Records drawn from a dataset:

= = = = = = =

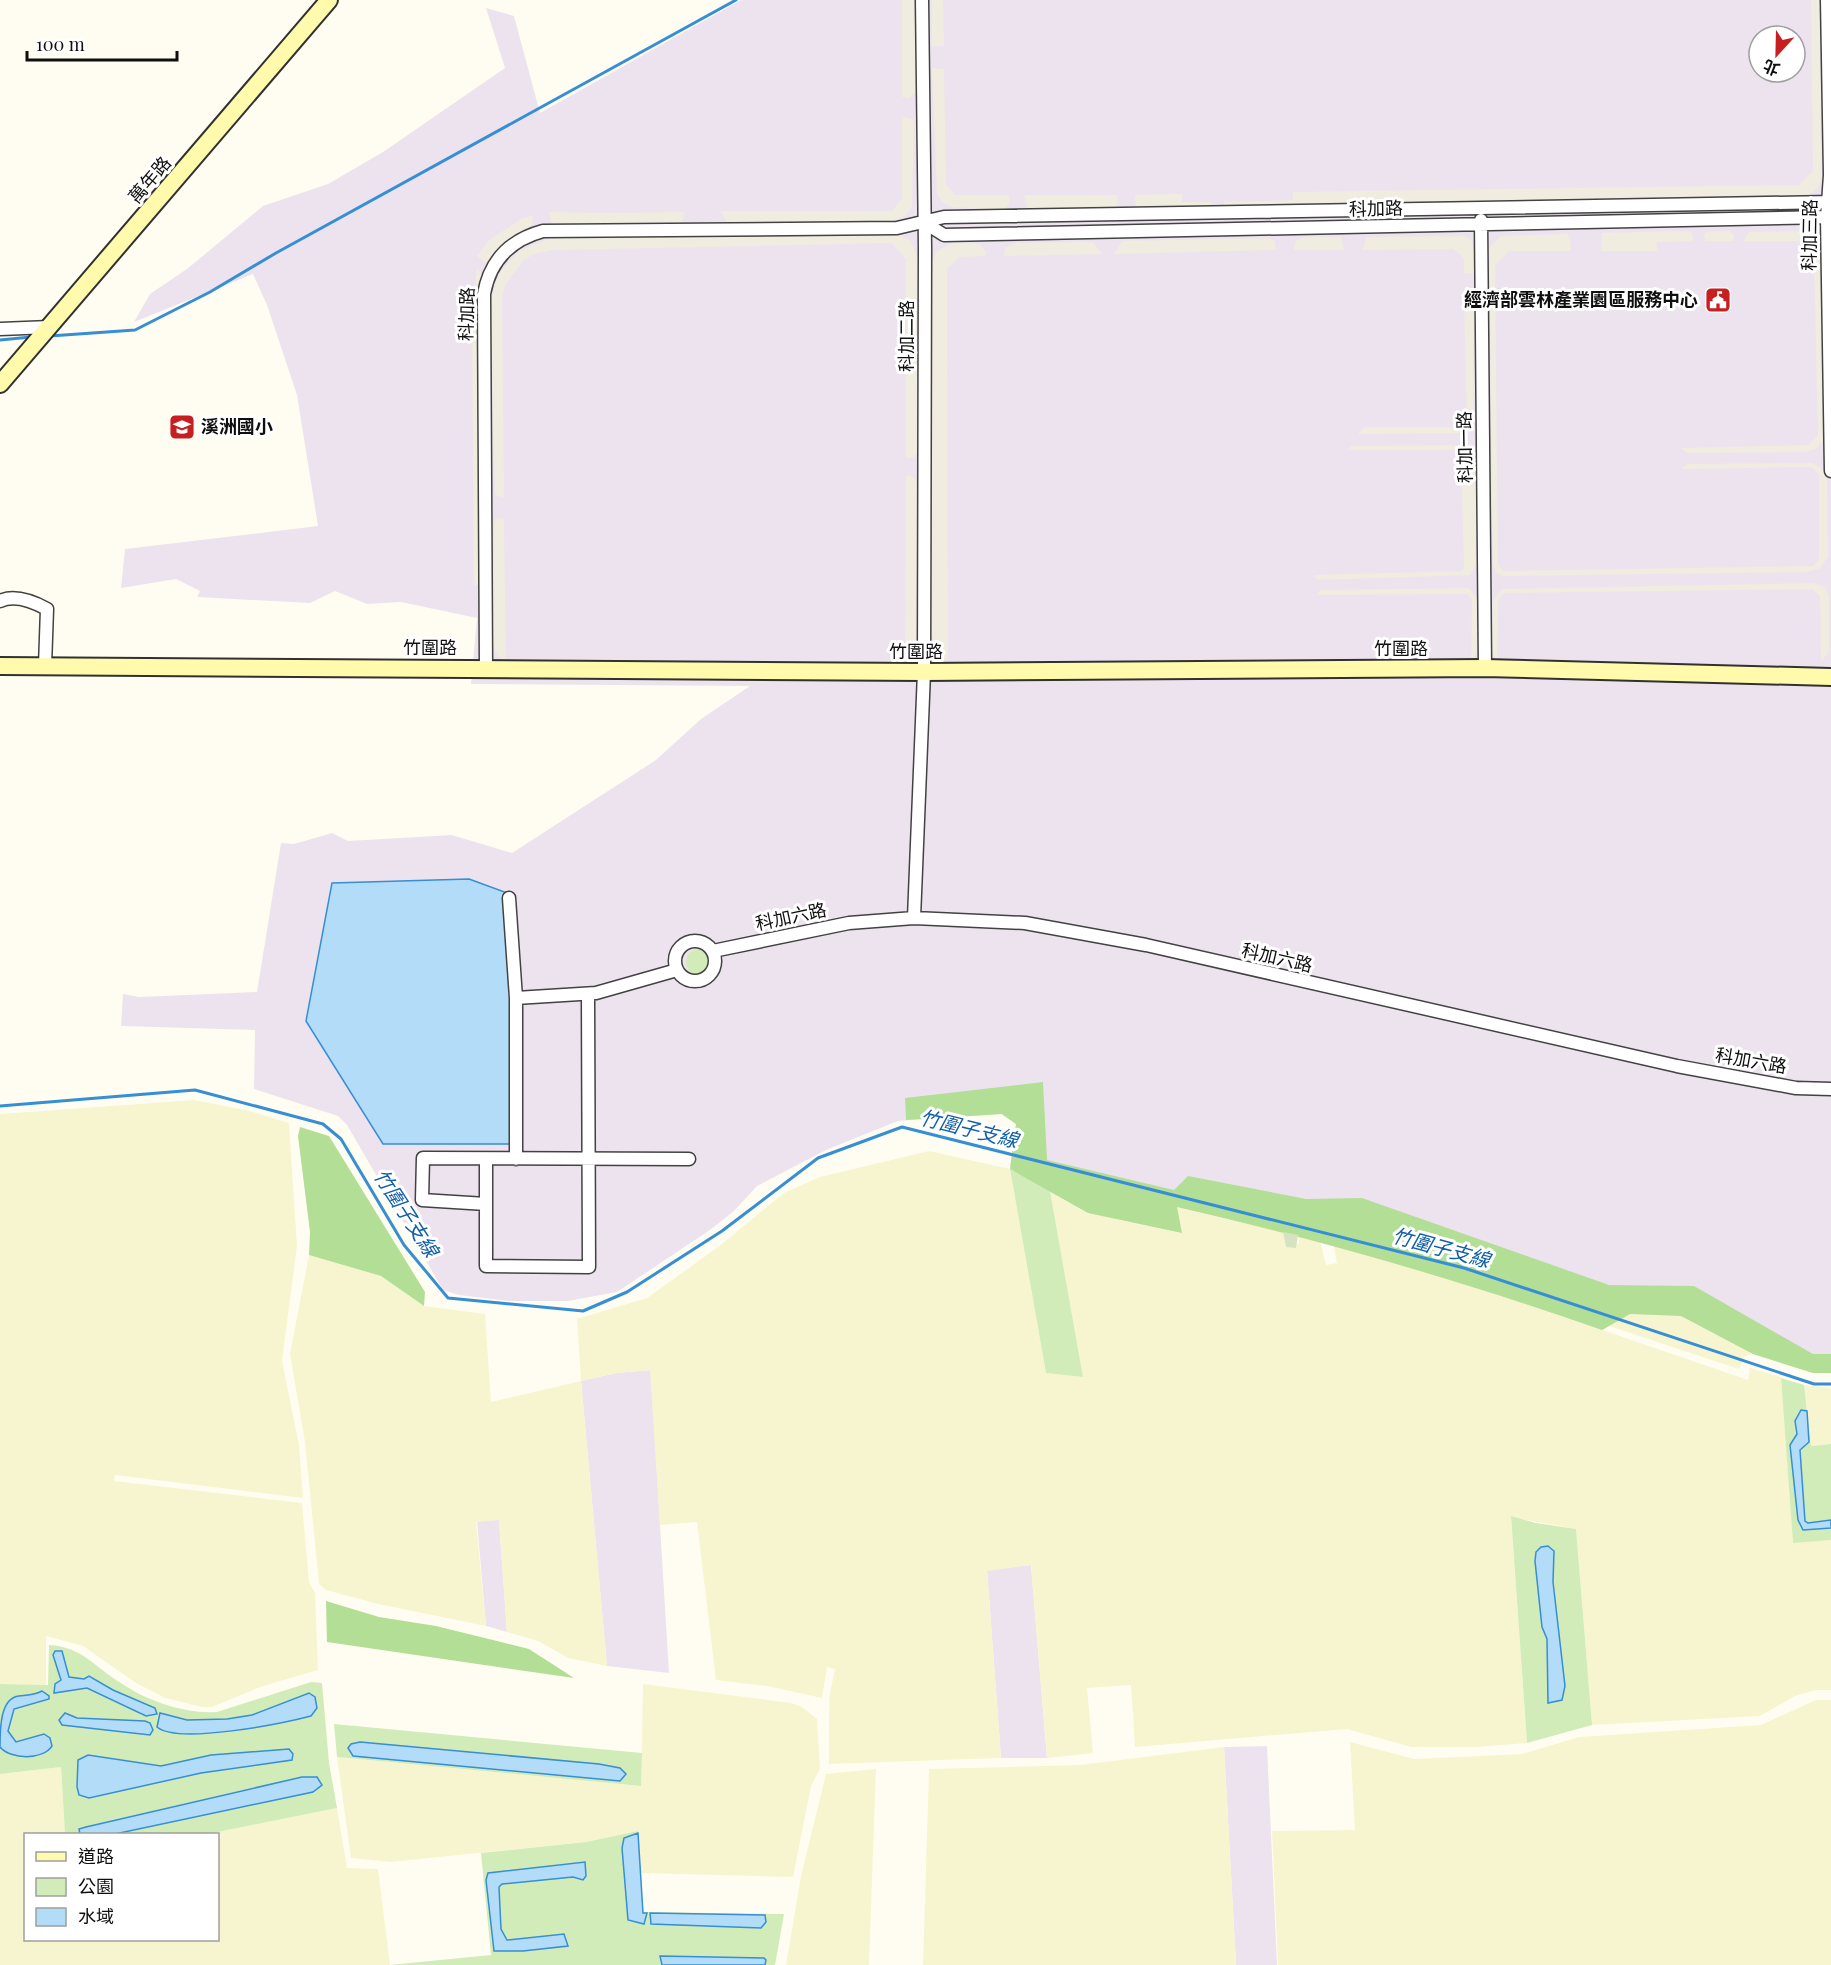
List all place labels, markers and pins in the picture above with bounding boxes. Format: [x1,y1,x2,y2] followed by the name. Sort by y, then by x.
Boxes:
[1703,285,1733,315] public building icon: 經濟部雲林產業園區服務中心
[1464,287,1698,311] place label: 經濟部雲林產業園區服務中心
[167,412,197,442] school or university icon: 溪洲國小
[201,414,273,438] place label: 溪洲國小

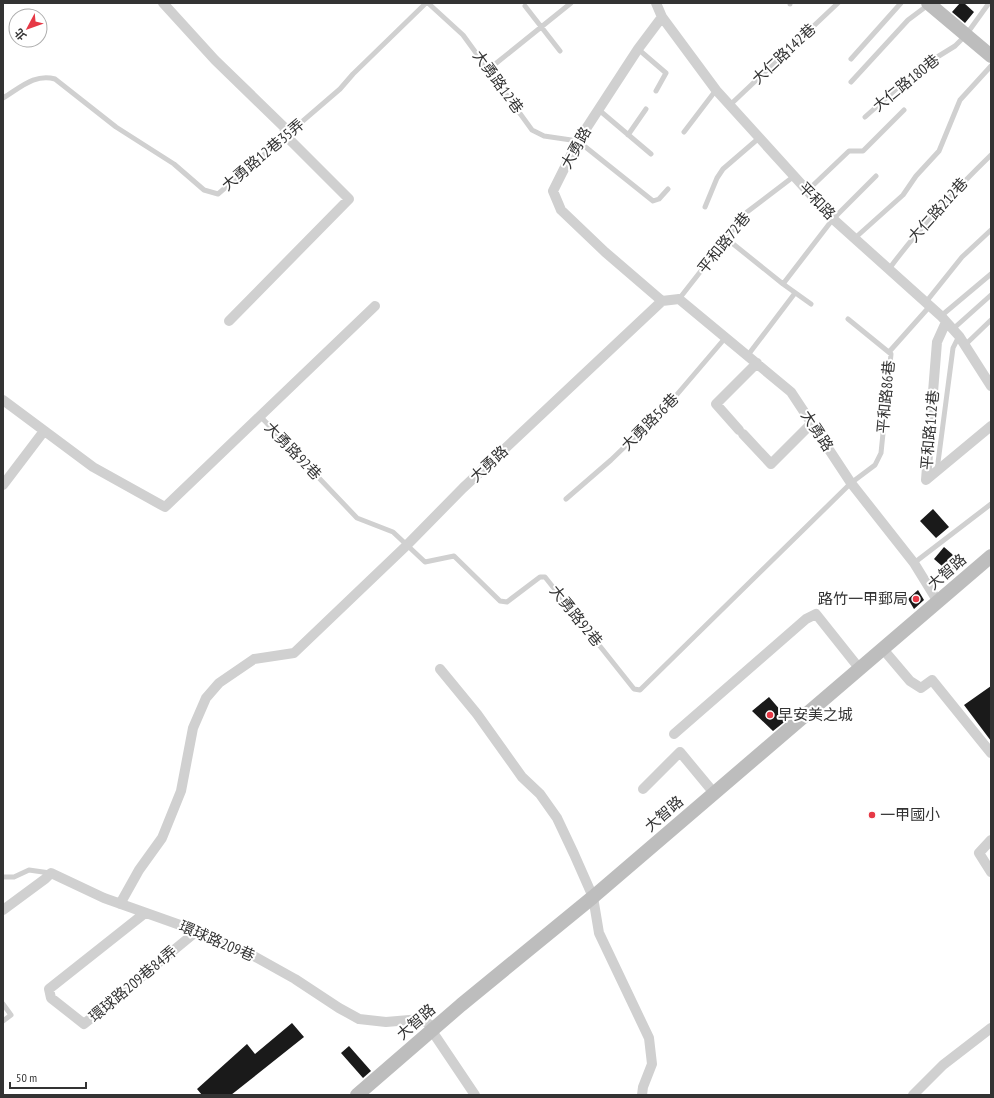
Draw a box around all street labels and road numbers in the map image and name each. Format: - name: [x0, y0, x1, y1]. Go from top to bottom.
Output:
- street label: 大仁路142巷: [748, 19, 819, 88]
- street label: 大勇路12巷: [469, 46, 528, 117]
- street label: 大仁路180巷: [869, 50, 943, 115]
- street label: 大勇路12巷35弄: [217, 115, 308, 195]
- street label: 大勇路: [556, 123, 595, 172]
- street label: 大仁路212巷: [904, 173, 972, 246]
- street label: 平和路: [795, 178, 840, 223]
- street label: 平和路72巷: [693, 208, 754, 277]
- street label: 平和路86巷: [873, 360, 898, 434]
- street label: 大勇路56巷: [617, 389, 682, 454]
- street label: 平和路112巷: [917, 389, 942, 471]
- street label: 大勇路: [797, 407, 838, 455]
- street label: 大勇路92巷: [261, 418, 326, 484]
- street label: 大勇路: [466, 441, 512, 486]
- street label: 大智路: [923, 550, 970, 594]
- street label: 大勇路92巷: [546, 581, 607, 650]
- street label: 大智路: [640, 792, 687, 836]
- street label: 環球路209巷: [177, 916, 258, 965]
- street label: 環球路209巷84弄: [85, 941, 180, 1026]
- street label: 大智路: [392, 1000, 439, 1044]

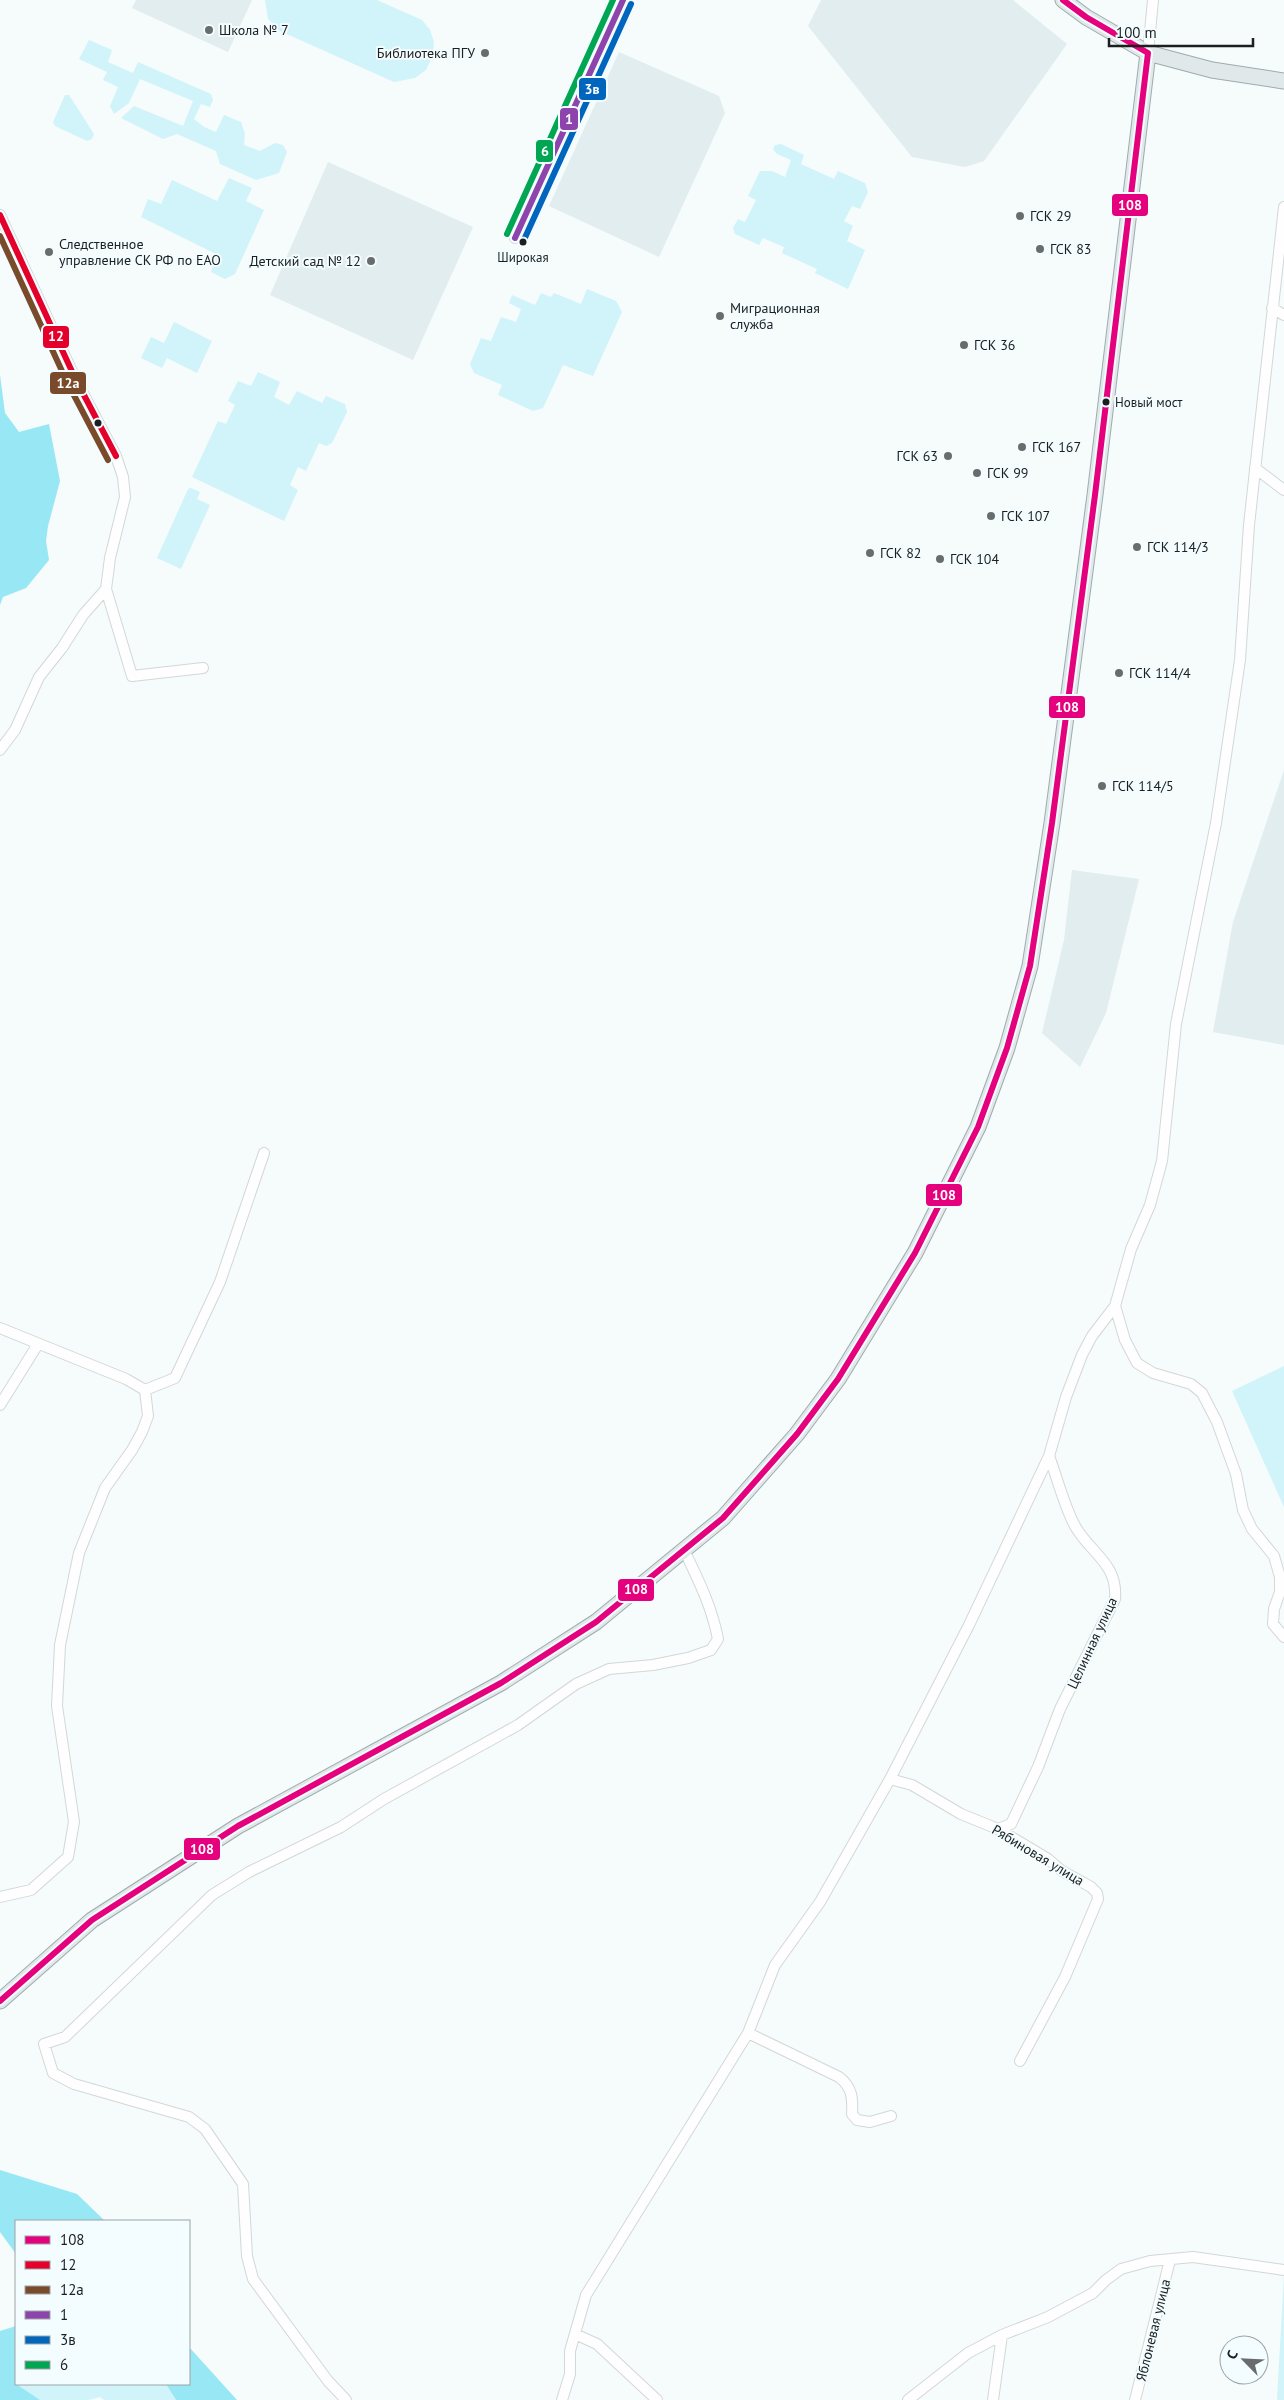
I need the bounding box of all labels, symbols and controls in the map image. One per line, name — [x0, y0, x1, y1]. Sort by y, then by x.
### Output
scale bar — [1109, 15, 1253, 47]
place label: Школа № 7 — [219, 21, 289, 39]
text: 100 m — [1116, 23, 1157, 42]
marker: Школа № 7 — [203, 24, 215, 36]
place label: Библиотека ПГУ — [377, 44, 475, 62]
marker: Библиотека ПГУ — [479, 47, 491, 59]
line badge: 3в — [578, 77, 607, 101]
text: 3в — [584, 80, 600, 98]
line badge: 1 — [559, 107, 579, 131]
text: 1 — [565, 110, 573, 128]
line badge: 6 — [535, 139, 554, 163]
text: 6 — [541, 142, 549, 160]
line badge: 108 — [1111, 193, 1149, 217]
text: 108 — [1118, 196, 1142, 214]
place label: ГСК 29 — [1030, 207, 1071, 225]
marker: ГСК 29 — [1014, 210, 1026, 222]
place label: Следственное управление СК РФ по ЕАО — [59, 235, 221, 269]
marker: Широкая — [518, 237, 528, 247]
place label: ГСК 83 — [1050, 240, 1091, 258]
marker: ГСК 83 — [1034, 243, 1046, 255]
marker: Следственное управление СК РФ по ЕАО — [43, 246, 55, 258]
place label: Широкая — [497, 249, 549, 266]
place label: Детский сад № 12 — [250, 252, 361, 270]
marker: Детский сад № 12 — [365, 255, 377, 267]
place label: Миграционная служба — [730, 299, 820, 333]
marker: Миграционная служба — [714, 310, 726, 322]
line badge: 12 — [42, 325, 70, 349]
text: 12 — [48, 327, 64, 345]
place label: ГСК 36 — [974, 336, 1015, 354]
marker: ГСК 36 — [958, 339, 970, 351]
line badge: 12а — [49, 371, 87, 395]
text: 12а — [57, 374, 79, 392]
place label: Новый мост — [1115, 394, 1183, 411]
marker: Новый мост — [1101, 397, 1111, 407]
unlabelled marker — [93, 418, 103, 428]
place label: ГСК 167 — [1032, 438, 1081, 456]
marker: ГСК 167 — [1016, 441, 1028, 453]
place label: ГСК 63 — [897, 447, 938, 465]
marker: ГСК 63 — [942, 450, 954, 462]
place label: ГСК 99 — [987, 464, 1028, 482]
marker: ГСК 99 — [971, 467, 983, 479]
place label: ГСК 107 — [1001, 507, 1050, 525]
marker: ГСК 107 — [985, 510, 997, 522]
place label: ГСК 114/3 — [1147, 538, 1209, 556]
marker: ГСК 114/3 — [1131, 541, 1143, 553]
place label: ГСК 82 — [880, 544, 921, 562]
marker: ГСК 82 — [864, 547, 876, 559]
place label: ГСК 104 — [950, 550, 999, 568]
marker: ГСК 104 — [934, 553, 946, 565]
place label: ГСК 114/4 — [1129, 664, 1191, 682]
marker: ГСК 114/4 — [1113, 667, 1125, 679]
line badge: 108 — [1048, 695, 1086, 719]
text: 108 — [1055, 698, 1079, 716]
place label: ГСК 114/5 — [1112, 777, 1174, 795]
marker: ГСК 114/5 — [1096, 780, 1108, 792]
line badge: 108 — [925, 1183, 963, 1207]
text: 108 — [932, 1186, 956, 1204]
line badge: 108 — [617, 1578, 655, 1602]
text: 108 — [624, 1580, 648, 1598]
street label: Целинная улица — [1063, 1594, 1121, 1692]
street label: Рябиновая улица — [989, 1820, 1087, 1890]
line badge: 108 — [183, 1837, 221, 1861]
text: 108 — [190, 1840, 214, 1858]
legend — [15, 2220, 190, 2385]
text: 108 — [60, 2230, 85, 2249]
text: 12 — [60, 2255, 76, 2274]
street label: Яблоневая улица — [1132, 2277, 1174, 2383]
text: 12а — [60, 2280, 84, 2299]
text: 1 — [60, 2305, 68, 2324]
text: 3в — [60, 2330, 76, 2349]
north arrow — [1219, 2335, 1269, 2385]
text: С — [1222, 2347, 1242, 2362]
text: 6 — [60, 2355, 68, 2374]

= = = = = = =

## What you have to do:
When pictures appear in the records above, leave them out and reproduce exactly each line from the first through the line containing "I need the bounding", both included.

## Response to this exercise:
List all place labels, markers and pins in the picture above with bounding boxes. Format: [x1,y1,x2,y2] followed by the name. Sort by y, then by x.
Boxes:
[1703,285,1733,315] public building icon: 經濟部雲林產業園區服務中心
[1464,287,1698,311] place label: 經濟部雲林產業園區服務中心
[167,412,197,442] school or university icon: 溪洲國小
[201,414,273,438] place label: 溪洲國小

Draw a box around all street labels and road numbers in the map image and name each. Format: - name: [x0, y0, x1, y1]. Go from top to bottom.
Output:
- street label: 大仁路142巷: [748, 19, 819, 88]
- street label: 大勇路12巷: [469, 46, 528, 117]
- street label: 大仁路180巷: [869, 50, 943, 115]
- street label: 大勇路12巷35弄: [217, 115, 308, 195]
- street label: 大勇路: [556, 123, 595, 172]
- street label: 大仁路212巷: [904, 173, 972, 246]
- street label: 平和路: [795, 178, 840, 223]
- street label: 平和路72巷: [693, 208, 754, 277]
- street label: 平和路86巷: [873, 360, 898, 434]
- street label: 大勇路56巷: [617, 389, 682, 454]
- street label: 平和路112巷: [917, 389, 942, 471]
- street label: 大勇路: [797, 407, 838, 455]
- street label: 大勇路92巷: [261, 418, 326, 484]
- street label: 大勇路: [466, 441, 512, 486]
- street label: 大智路: [923, 550, 970, 594]
- street label: 大勇路92巷: [546, 581, 607, 650]
- street label: 大智路: [640, 792, 687, 836]
- street label: 環球路209巷: [177, 916, 258, 965]
- street label: 環球路209巷84弄: [85, 941, 180, 1026]
- street label: 大智路: [392, 1000, 439, 1044]

I need the bounding box of all labels, symbols and controls in the map image. One per line, name — [x0, y0, x1, y1]. Sort by y, then by x.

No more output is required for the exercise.